Anna Zett plays with the physical end of language in a newly commissioned video and text work, with performance. Through the production of text and images emerging both from her own boxing practice and the archives of modern art and commerce, she searches for links that connect the experience of fist fighting with verbal and visual communication. The boxing ring, a square in fact, is re-imagined as a mythical space, created by boxers, artists and writers alike. Its ritual purpose would be to celebrate the dangerous transformation of monologue into dialogue, despite the extreme vulnerability of the human nervous system.

In 19th century England, boxing - timed fist fighting with gloves inside a ring - started out as prize-fighting and the most dubious kind of sports betting. Barely legal and often bloody, it emerged from capitalist society with the promise of fame, money and respect for young men who had nothing to sell but their labour power. Unlike a factory worker though, a boxer is left to himself in the ring, stripped of everything but his vulnerable, versatile, aggressive, alert physical self.  Whilst completely focussed on one another as opponents, two fighters act out what the spectators recognize as style - the effect of choreographic training and consistent neuro-muscular conditioning, influenced by an individual body language that started to develop long before training began.

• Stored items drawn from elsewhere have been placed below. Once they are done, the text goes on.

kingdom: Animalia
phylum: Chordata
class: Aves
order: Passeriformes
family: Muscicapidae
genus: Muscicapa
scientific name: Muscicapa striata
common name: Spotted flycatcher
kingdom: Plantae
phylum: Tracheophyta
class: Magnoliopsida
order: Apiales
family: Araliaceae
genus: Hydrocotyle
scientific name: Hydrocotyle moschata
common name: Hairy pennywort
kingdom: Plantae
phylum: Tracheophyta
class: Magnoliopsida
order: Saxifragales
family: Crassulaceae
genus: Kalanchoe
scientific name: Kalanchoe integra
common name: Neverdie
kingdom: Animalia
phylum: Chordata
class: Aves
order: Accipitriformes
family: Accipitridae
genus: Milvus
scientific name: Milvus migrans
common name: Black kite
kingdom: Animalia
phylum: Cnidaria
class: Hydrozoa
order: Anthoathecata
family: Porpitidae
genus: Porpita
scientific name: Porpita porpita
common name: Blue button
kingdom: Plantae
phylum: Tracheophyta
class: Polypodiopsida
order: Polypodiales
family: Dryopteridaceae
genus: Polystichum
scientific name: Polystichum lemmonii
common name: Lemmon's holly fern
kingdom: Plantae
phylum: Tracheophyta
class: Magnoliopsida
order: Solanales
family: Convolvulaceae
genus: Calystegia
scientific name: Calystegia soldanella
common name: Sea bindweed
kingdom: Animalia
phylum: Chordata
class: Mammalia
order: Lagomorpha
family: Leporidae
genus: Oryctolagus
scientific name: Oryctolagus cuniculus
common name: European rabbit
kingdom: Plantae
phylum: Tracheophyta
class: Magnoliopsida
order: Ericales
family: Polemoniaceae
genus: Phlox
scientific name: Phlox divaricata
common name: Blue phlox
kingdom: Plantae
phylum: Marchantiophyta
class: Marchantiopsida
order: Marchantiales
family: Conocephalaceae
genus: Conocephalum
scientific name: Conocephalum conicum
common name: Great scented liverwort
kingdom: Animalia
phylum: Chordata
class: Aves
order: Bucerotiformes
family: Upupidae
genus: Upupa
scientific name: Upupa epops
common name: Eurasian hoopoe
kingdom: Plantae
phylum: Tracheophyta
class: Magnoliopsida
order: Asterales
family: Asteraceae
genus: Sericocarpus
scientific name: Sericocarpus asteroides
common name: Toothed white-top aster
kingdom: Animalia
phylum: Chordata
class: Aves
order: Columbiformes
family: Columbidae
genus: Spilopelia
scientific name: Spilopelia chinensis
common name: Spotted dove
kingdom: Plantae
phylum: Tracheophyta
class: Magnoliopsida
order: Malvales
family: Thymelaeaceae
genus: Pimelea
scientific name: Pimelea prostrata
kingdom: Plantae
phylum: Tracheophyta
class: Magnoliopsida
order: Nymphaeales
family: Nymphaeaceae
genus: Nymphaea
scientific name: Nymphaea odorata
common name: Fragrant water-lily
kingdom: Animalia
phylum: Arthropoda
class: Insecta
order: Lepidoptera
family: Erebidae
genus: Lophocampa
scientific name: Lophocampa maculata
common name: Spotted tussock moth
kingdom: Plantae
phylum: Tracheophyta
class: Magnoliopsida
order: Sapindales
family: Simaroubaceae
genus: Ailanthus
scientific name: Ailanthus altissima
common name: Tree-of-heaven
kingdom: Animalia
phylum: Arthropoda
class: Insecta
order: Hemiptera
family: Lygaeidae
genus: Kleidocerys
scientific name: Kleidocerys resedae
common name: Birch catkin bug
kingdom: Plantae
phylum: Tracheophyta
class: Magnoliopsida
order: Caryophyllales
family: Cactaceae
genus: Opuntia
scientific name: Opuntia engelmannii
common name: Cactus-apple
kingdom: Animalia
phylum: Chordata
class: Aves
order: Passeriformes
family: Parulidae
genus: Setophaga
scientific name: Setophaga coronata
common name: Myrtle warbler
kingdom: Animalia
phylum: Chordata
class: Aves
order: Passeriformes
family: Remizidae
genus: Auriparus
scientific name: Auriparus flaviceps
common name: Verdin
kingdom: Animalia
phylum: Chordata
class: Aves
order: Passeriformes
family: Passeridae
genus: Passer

Women were banned from the boxing ring longer than almost any other place in secular Christian societies. To meet, with the ambition to channel physical aggression face-to-face is an ability seriously at odds with patriarchal notions of feminine competition. Like other martial arts, boxing is about regulated violence: about creating a zone in space and time, where equal beats equal.  

Boxing is a radical form of dialogue, just like a caress, but at the other end of language. A punch stands for nothing but itself, it isn't symbolic; it has no meaning. A punch can't lie, but it can trick you.